I posted these photographs as links. I know it's somewhat irritating to do it that way but I think it's more courteous for people with less bandwidth or less powerful computer.

https://img710.imageshack.us/img710/2841/p1010023t.jpg

https://img695.imageshack.us/img695/3535/p1010021e.jpg

https://img63.imageshack.us/img63/108/p1010022o.jpg

https://img710.imageshack.us/img710/2841/p1010023t.jpg

Greenhorn
Full Member
Posts: 20
Joined: Mon Mar 15, 2010 9:10 am
Location: Cincinnati, Ohio

This is from last year. I still am not sure what the problem was. It was a relatively cool summer so that may have enabled conditions for the plants to be more prone to diseases and stunted growth. I got pretty good growth and tomato production in the early part of the summer, but by late summer the plants seemed fairly sickly and tomato production dropped significantly and some of the late-season tomatoes seemed to have some blight (black mildew/mold). Regretfully most of them only get a few hours of direct sun a day. However the plants that received direct sunlight most of the day also seem to be similarly afflicted.

I was growing them and 4 gallon buckets for the most part, and watering them every day with good drainage. For the most part this year I increased the container size.

I wanted to get sweet millions this year because if I understand correctly they are more disease-resistant than the Sweet 100s; but I haven't been able to find anyone that carries them locally.

This year I thought I would use an organic slow-release fertilizer to boost my plants and because I thought it would be more goof resistant then other types of fertilizer. When I first started using the organic fertilizer on my tomatoes ( using tomato-tone) and flowers (using flower tone) the fertilizer seemed to help however now the plants seem to be dying. The leaves are turning yellow with brown or white spots. It seems to look different on different types of plants but have very similar characteristics. I can’t see any parasites (bugs) and treated some of the plants for parasites (bugs); Yet there was no noticeable difference on the control group that I used insecticides on; so that seems to rule out parasites (bugs). I am somewhat skeptical that it’s a virus or bacterium because it has affected a wide variety of plants (tomato plants, Cardinal vines, marigolds, impatiens). Celebrity tomatoes seem largely unaffected; yet my supersweet 100 tomatoes are in dire straits and liable to be a loss for the rest of the year. Several of the marigolds have completely died, while some seem fairly unscathed.

I’ve watered nearly every day and on hot days often twice a day. The weather this summer has been rather unusual in that it hardly ever got above 90°F. For the most part it was an unusually cool and wet summer in this area (Cincinnati, Ohio).

I’m wondering if the tomato-tone and flower-tone might be the problem? Perhaps I’m over fertilizing or need phosphorus and/or potassium?

I’ve tried using sulfur dust on a control group of supersweet 100 cherry tomatoes but they seem to show no signs of improvement.

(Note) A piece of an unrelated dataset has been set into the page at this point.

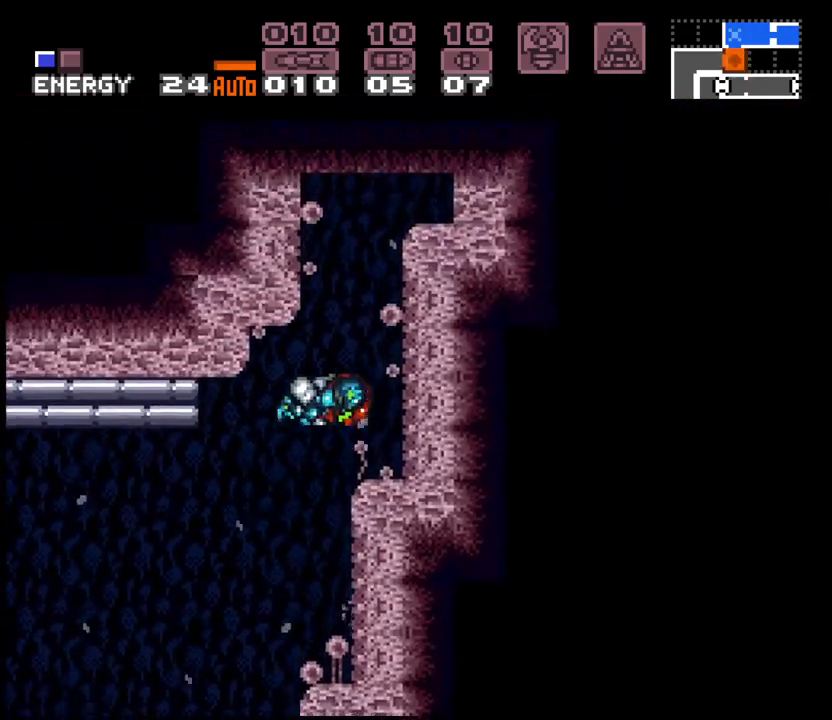
{"dt_ms": 500, "buttons": ["B", "DPAD_RIGHT"], "events": [[133, "DPAD_RIGHT", "up"], [183, "DPAD_LEFT", "down"], [200, "B", "up"], [250, "B", "down"], [300, "DPAD_LEFT", "up"], [317, "DPAD_RIGHT", "down"]]}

The tomato plants have practically stopped growing and for the most part aren’t producing any new flowers; yet most of the tomato fruit seems to be healthy and continues to ripen. It’s near the end of the growing season here anyway to make much difference; but I would like to learn so that perhaps I can stop this from happening again next year.

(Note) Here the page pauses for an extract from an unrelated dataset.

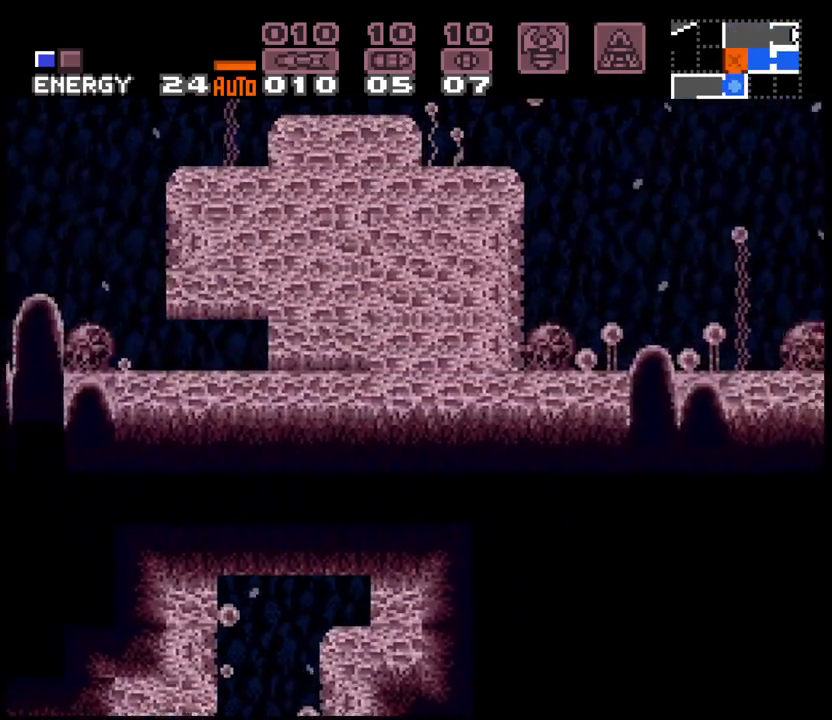
{"dt_ms": 500, "buttons": ["B"], "events": [[117, "DPAD_RIGHT", "up"], [150, "B", "up"], [167, "DPAD_LEFT", "down"], [250, "B", "down"], [450, "DPAD_LEFT", "up"]]}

I’m poor and can’t afford a decent digital camera so I just picked a few leaves and put them on my scanner, one up and one down.

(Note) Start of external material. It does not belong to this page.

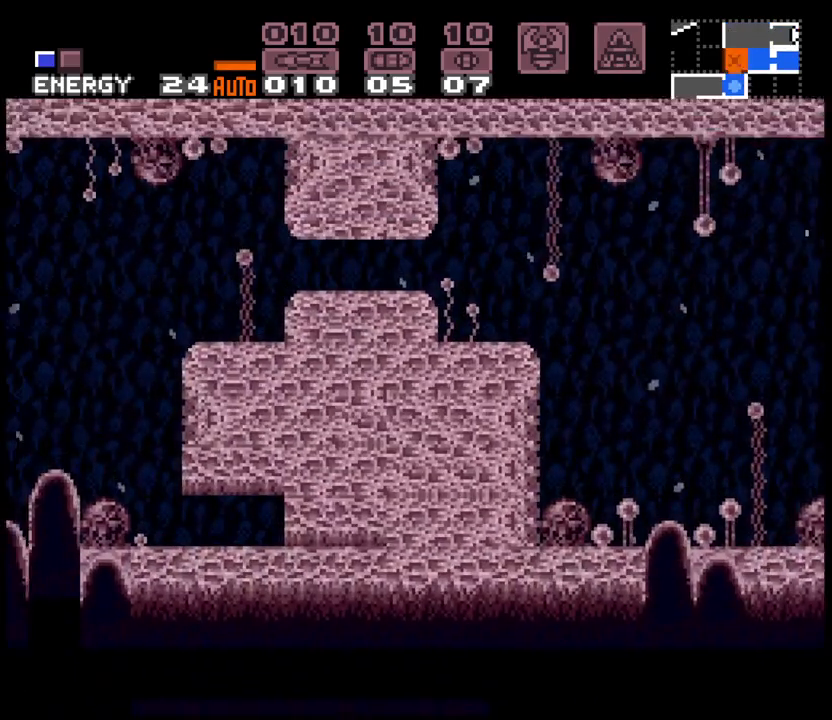
{"dt_ms": 500, "buttons": ["A", "DPAD_LEFT"], "events": [[17, "B", "up"], [50, "DPAD_DOWN", "down"], [133, "DPAD_DOWN", "up"], [150, "A", "down"], [183, "DPAD_DOWN", "down"], [200, "DPAD_LEFT", "down"], [233, "DPAD_DOWN", "up"]]}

Any help would be appreciated. Thanks.
https://img710.imageshack.us/img710/6854/tomatoleavessick2.jpg

Greenhorn
Full Member
Posts: 20
Joined: Mon Mar 15, 2010 9:10 am
Location: Cincinnati, Ohio

I just noticed that in the last couple of hours that the leaf curl has become much worse. Perhaps the leaf curl isn't in on the mend? Perhaps the leaf curl is worse during the midday because of the heat and dryness; and perhaps the leaves uncurl when the sun sets and the moisture catches up to the rest of the plant and the plant cools off? I'm just speculating wildly trying to figure out what the deal is with the leaf curl.